* TO-DO ITEM: Somewhere below are a line with "det i nogle" and a later line with "være på den". Output exactly those lines and all lines between them.

Dataset records
============================================================

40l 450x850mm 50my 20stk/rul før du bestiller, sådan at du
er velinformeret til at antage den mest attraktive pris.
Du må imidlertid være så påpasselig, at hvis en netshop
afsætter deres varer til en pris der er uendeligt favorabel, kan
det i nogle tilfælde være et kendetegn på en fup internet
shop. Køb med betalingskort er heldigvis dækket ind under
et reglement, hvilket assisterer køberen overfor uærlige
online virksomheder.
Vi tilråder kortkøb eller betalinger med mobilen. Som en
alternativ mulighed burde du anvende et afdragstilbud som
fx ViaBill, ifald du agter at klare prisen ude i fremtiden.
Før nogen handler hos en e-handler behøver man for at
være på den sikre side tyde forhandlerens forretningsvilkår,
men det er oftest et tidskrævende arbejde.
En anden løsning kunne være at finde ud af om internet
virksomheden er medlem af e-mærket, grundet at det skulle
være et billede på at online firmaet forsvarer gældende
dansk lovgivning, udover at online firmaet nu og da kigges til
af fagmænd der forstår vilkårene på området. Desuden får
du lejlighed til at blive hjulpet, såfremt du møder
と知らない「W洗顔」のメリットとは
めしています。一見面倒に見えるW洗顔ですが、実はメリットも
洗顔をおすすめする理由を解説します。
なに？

============================================================

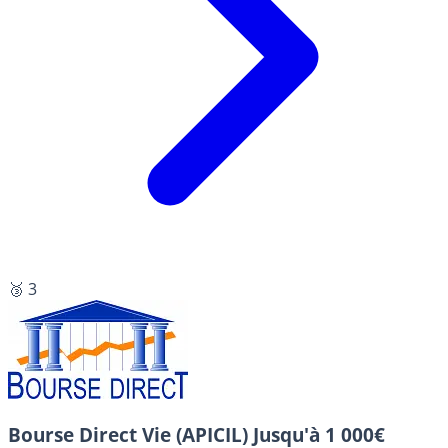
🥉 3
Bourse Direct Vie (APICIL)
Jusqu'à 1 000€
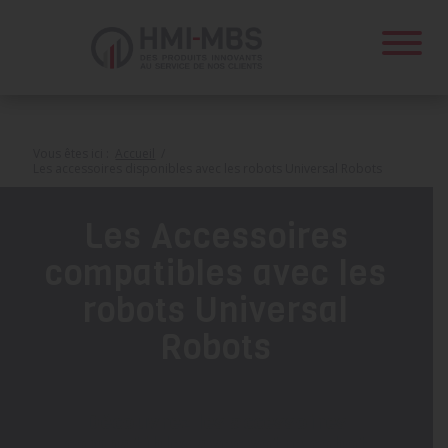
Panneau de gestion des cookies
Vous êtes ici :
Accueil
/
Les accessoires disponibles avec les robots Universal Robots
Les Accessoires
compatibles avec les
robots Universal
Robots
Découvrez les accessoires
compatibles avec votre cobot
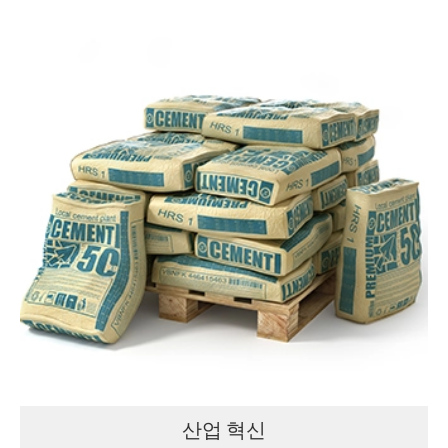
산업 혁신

============================================================

* SOLUTION TO THIS PROBLEM:
det i nogle tilfælde være et kendetegn på en fup internet
shop. Køb med betalingskort er heldigvis dækket ind under
et reglement, hvilket assisterer køberen overfor uærlige
online virksomheder.
Vi tilråder kortkøb eller betalinger med mobilen. Som en
alternativ mulighed burde du anvende et afdragstilbud som
fx ViaBill, ifald du agter at klare prisen ude i fremtiden.
Før nogen handler hos en e-handler behøver man for at
være på den sikre side tyde forhandlerens forretningsvilkår,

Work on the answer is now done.